Exercise details:
Given the records below, pull every line with the word "positivity" into the answer.

Records supplied:
========

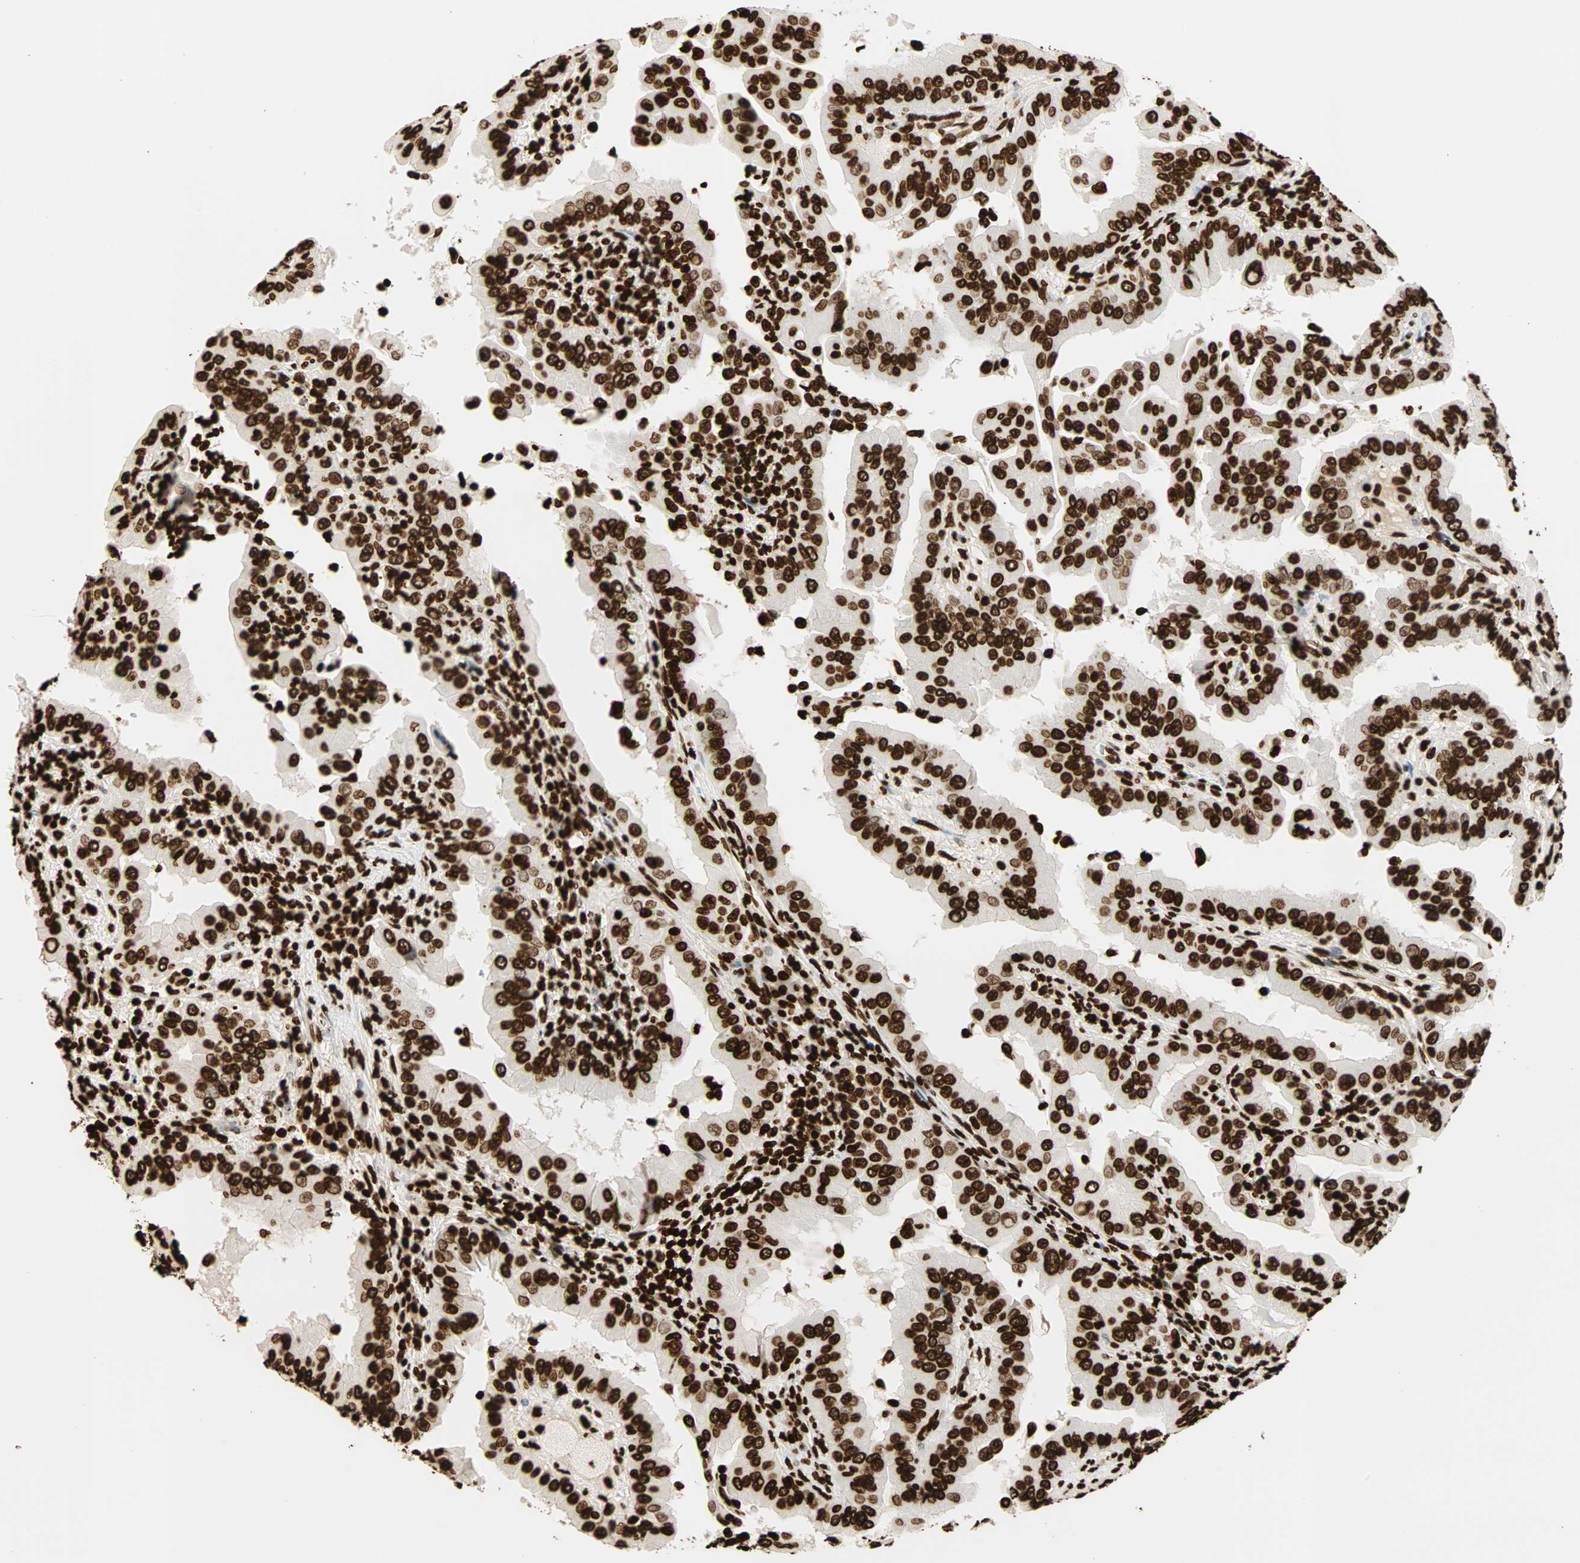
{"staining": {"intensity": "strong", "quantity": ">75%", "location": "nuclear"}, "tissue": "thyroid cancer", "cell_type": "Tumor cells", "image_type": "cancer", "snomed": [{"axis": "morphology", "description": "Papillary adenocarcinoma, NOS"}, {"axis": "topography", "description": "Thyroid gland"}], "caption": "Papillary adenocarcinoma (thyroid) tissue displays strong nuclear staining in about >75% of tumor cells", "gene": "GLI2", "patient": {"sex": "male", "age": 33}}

========

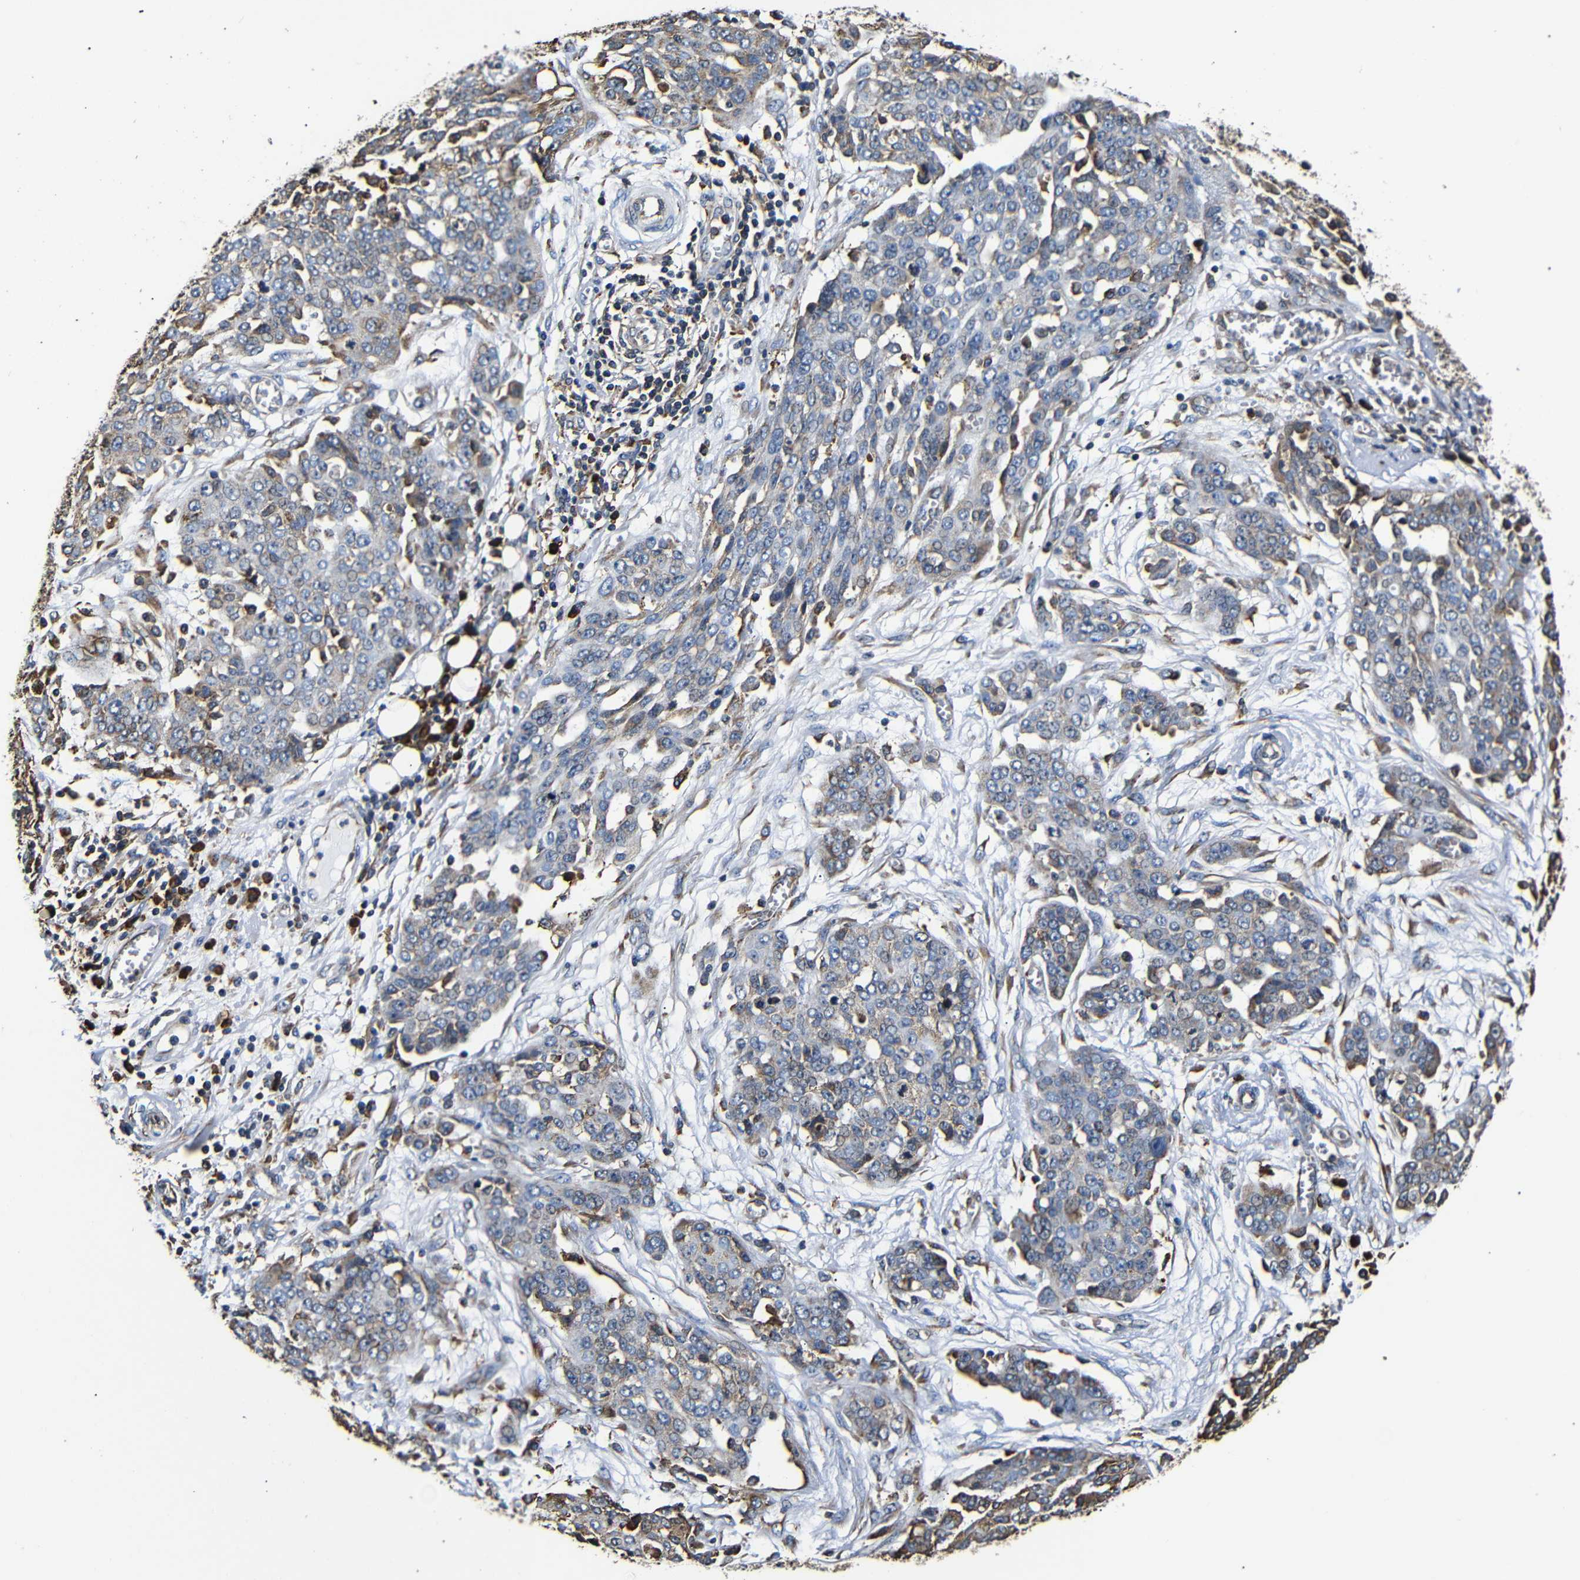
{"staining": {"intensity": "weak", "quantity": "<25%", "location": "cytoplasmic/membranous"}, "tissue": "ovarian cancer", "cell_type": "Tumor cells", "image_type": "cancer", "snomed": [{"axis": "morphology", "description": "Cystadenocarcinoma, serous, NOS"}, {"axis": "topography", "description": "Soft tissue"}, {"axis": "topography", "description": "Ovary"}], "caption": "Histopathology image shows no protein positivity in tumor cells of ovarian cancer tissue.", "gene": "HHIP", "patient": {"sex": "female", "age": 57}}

========

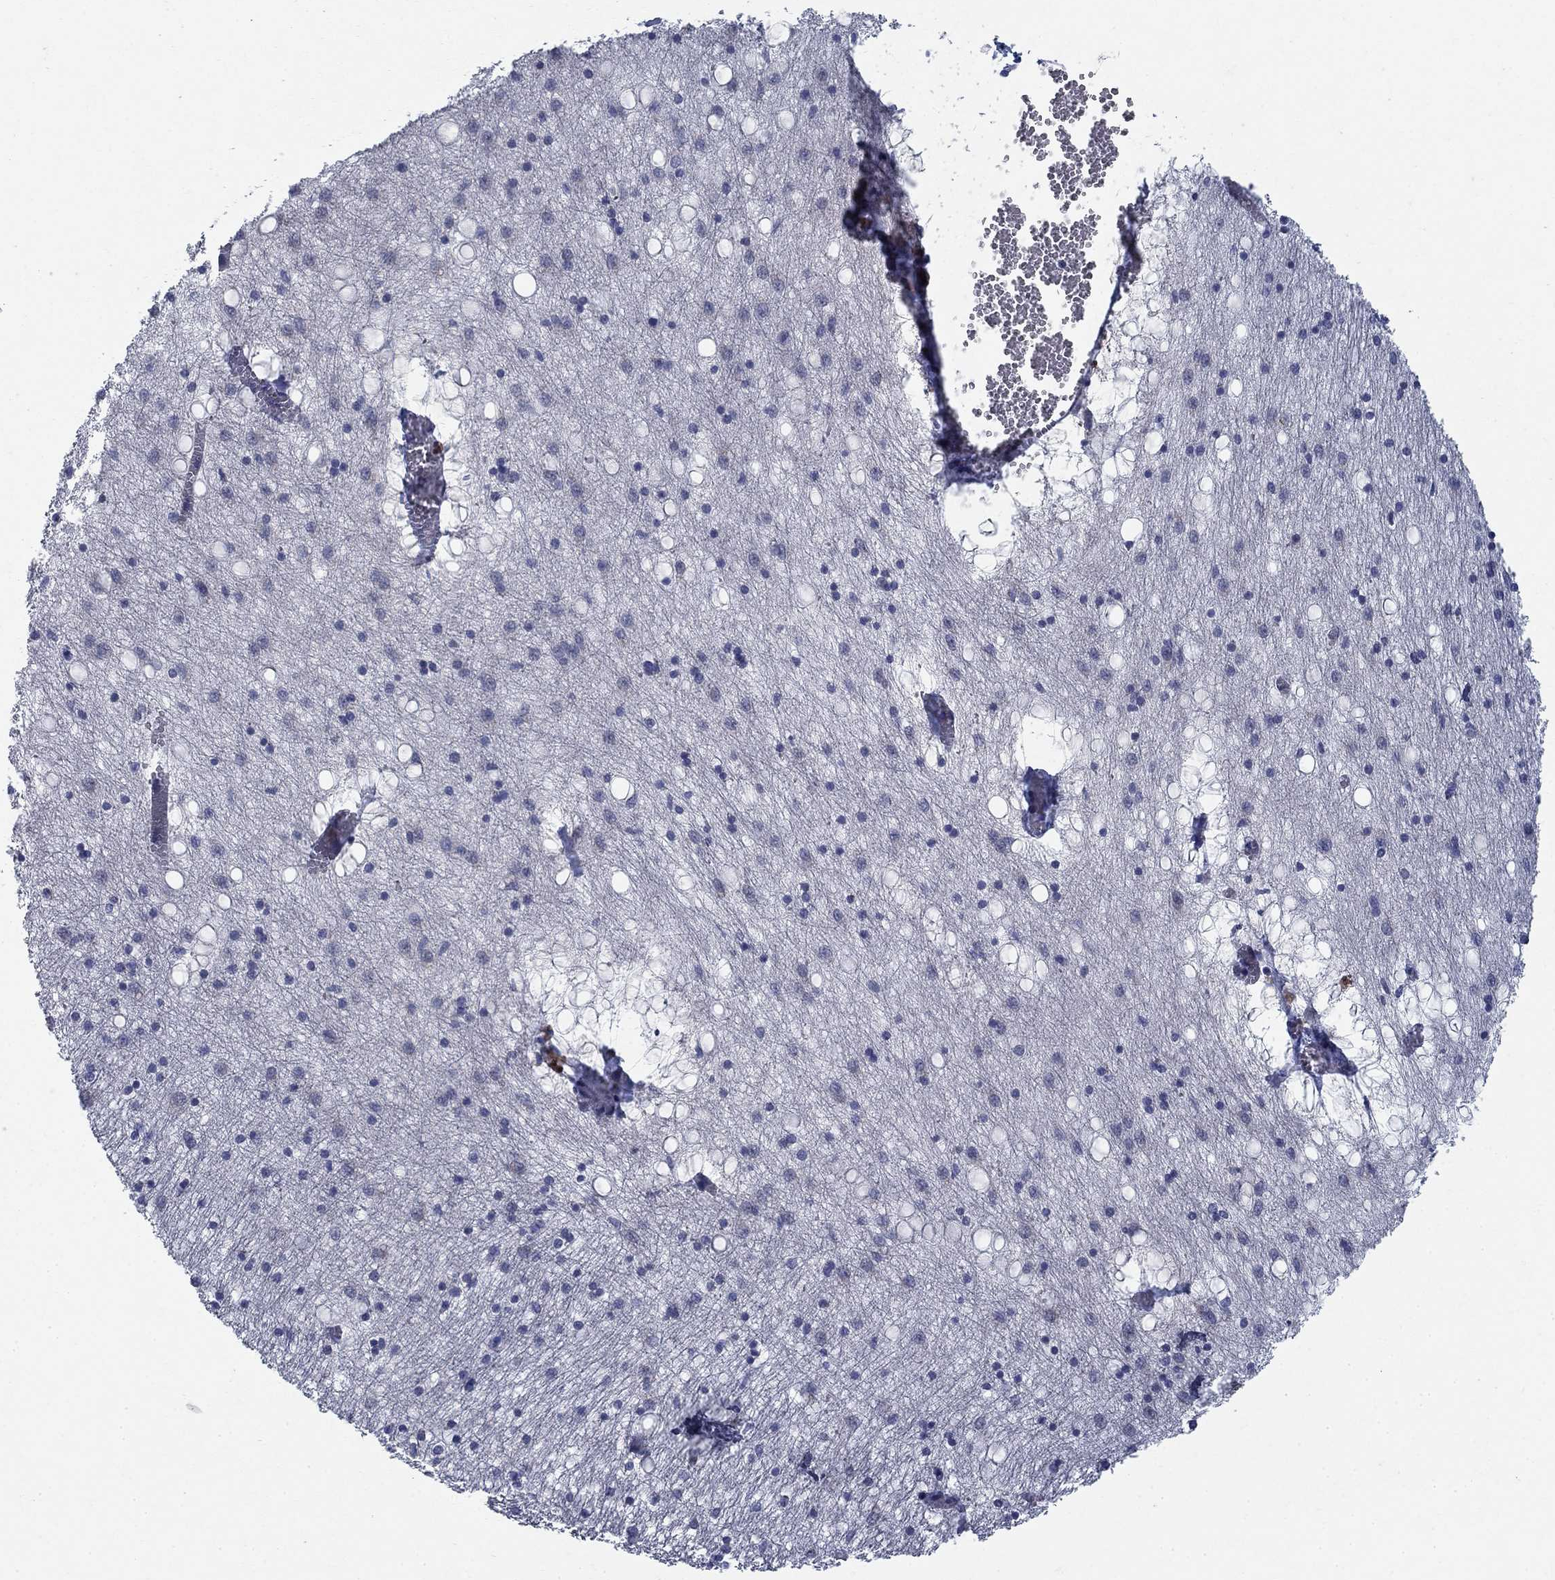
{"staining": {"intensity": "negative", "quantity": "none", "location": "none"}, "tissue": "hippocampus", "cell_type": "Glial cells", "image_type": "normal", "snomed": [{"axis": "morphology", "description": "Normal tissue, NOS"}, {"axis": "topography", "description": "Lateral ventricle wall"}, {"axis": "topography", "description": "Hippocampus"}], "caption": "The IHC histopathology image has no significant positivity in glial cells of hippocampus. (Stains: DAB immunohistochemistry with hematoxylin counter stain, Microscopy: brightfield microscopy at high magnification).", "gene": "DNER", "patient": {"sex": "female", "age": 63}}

========

Exercise response:
{"staining": {"intensity": "weak", "quantity": "<25%", "location": "cytoplasmic/membranous"}, "tissue": "ovarian cancer", "cell_type": "Tumor cells", "image_type": "cancer", "snomed": [{"axis": "morphology", "description": "Cystadenocarcinoma, serous, NOS"}, {"axis": "topography", "description": "Soft tissue"}, {"axis": "topography", "description": "Ovary"}], "caption": "Histopathology image shows no protein positivity in tumor cells of ovarian cancer tissue.", "gene": "HHIP", "patient": {"sex": "female", "age": 57}}
{"staining": {"intensity": "negative", "quantity": "none", "location": "none"}, "tissue": "hippocampus", "cell_type": "Glial cells", "image_type": "normal", "snomed": [{"axis": "morphology", "description": "Normal tissue, NOS"}, {"axis": "topography", "description": "Lateral ventricle wall"}, {"axis": "topography", "description": "Hippocampus"}], "caption": "The IHC histopathology image has no significant positivity in glial cells of hippocampus. (Stains: DAB immunohistochemistry with hematoxylin counter stain, Microscopy: brightfield microscopy at high magnification).", "gene": "DNER", "patient": {"sex": "female", "age": 63}}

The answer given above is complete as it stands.